# Weird smell from exhaust



## theyellowjacket (Aug 5, 2009)

I just got my GTO, it has 2,550 mi on it and its pretty much brand new. However when i drive the car the exhaust fumes smell like a burning clutch. I know it isn't the clutch because i put the car in neutral and revved it a little and could smell that same burning clutch smell off of my exhaust. Before i bought this car it had been sitting in a garage for a long time. What could this weird smell be, and what can i do to fix it?


----------



## 05GTO (Oct 6, 2004)

The gas tank may have moisture or the gas may be bad, run thru a couple tanks with a mixture of sta-bil fuel stabilizer to remove the water.


----------



## MJGTOWISH (Jun 15, 2006)

OR drain it it don bother using that old crap.........and get some seafoam


----------



## theyellowjacket (Aug 5, 2009)

could it be oil dripping on the exhaust. Water shouldn't make the exhaust smell any different since water has no smell


----------



## 2004americanmuscle (Jul 24, 2009)

i dont think its anything mechanically honestly, as stated above, go thru a tank and add some stabilizer, cuz i thought mine was all jacked up....smelt fine when it was bone stock but now after all my mods it smells like its running rich, and i even use premium i just have to add octane booster......


----------



## HP11 (Apr 11, 2009)

2004americanmuscle said:


> ........and i even use premium i just have to add octane booster......


You're supposed to use premium. (Unless 04s are different from 05s-06s as far as octane recommendation.)


----------



## Poncho Dan (Jun 30, 2009)

This might sound really weird, but did you ever consider that their might be seeds/nesting material in your pipes from mice? My mom has an '80 Triumph Spitfire (garage queen) and sometimes in spring when she starts it up, some seeds will blow out of the tailpipe. If the car sat in storage for a long time, its possible. I've seen mice build nests between intake manifolds and the lifter pan on older cars too. :lol:

Get under there and give your pipes a little shake. If it sounds like there's little stones inside, thats probably it.


----------



## MJGTOWISH (Jun 15, 2006)

Poncho Dan said:


> This might sound really weird, but did you ever consider that their might be seeds/nesting material in your pipes from mice? My mom has an '80 Triumph Spitfire (garage queen) and sometimes in spring when she starts it up, some seeds will blow out of the tailpipe. If the car sat in storage for a long time, its possible. I've seen mice build nests between intake manifolds and the lifter pan on older cars too. :lol:
> 
> Get under there and give your pipes a little shake. If it sounds like there's little stones inside, thats probably it.

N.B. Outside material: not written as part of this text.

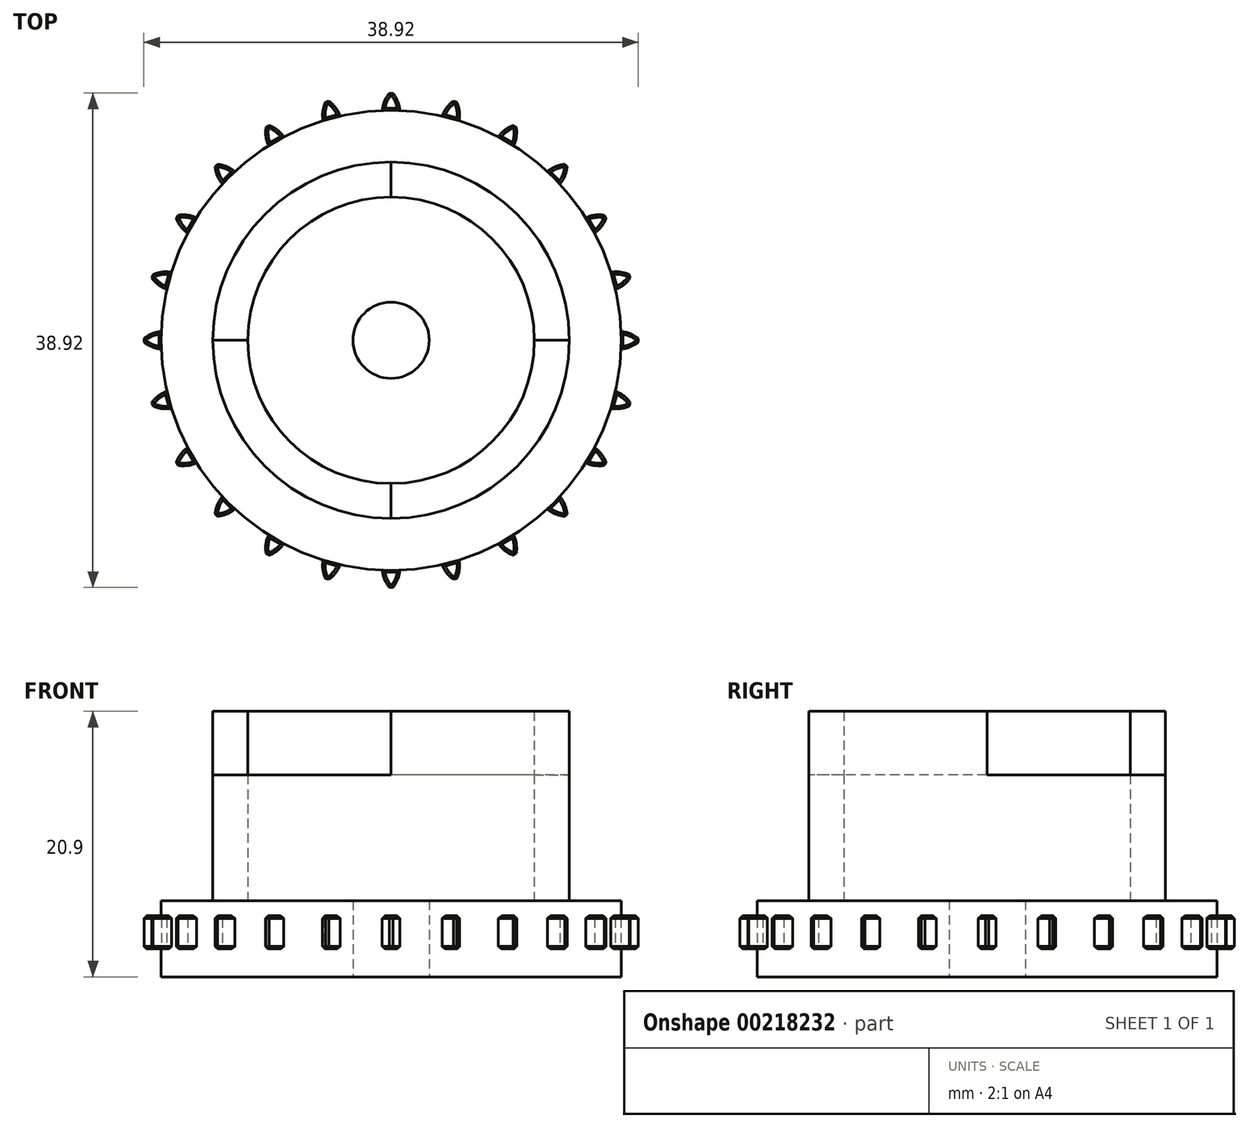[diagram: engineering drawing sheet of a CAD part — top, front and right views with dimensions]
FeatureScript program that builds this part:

Oh yeah that happed to my uncle and his old muscle van...... BBQ field rat anyone???


----------



## theyellowjacket (Aug 5, 2009)

i thought it might have been that actually. I just got kind of aggrivated by the smell so i just drove it kinda hard on the highway for about 15 minutes and when i got back home there was no smell at all. Im not sure if it was just bad gas or what it was but after a gas tank and a half of driving the smell has finally went away. Thanks for the input guys


----------



## FastFrank (Jun 12, 2009)

HP11 said:


> You're supposed to use premium. (Unless 04s are different from 05s-06s as far as octane recommendation.)


FYI, just like the 05/06, premium gasoline is recommended for 04 GTO's.


----------



## HP11 (Apr 11, 2009)

FastFrank said:


> FYI, just like the 05/06, premium gasoline is recommended for 04 GTO's.


Er, I was being facetious.....


----------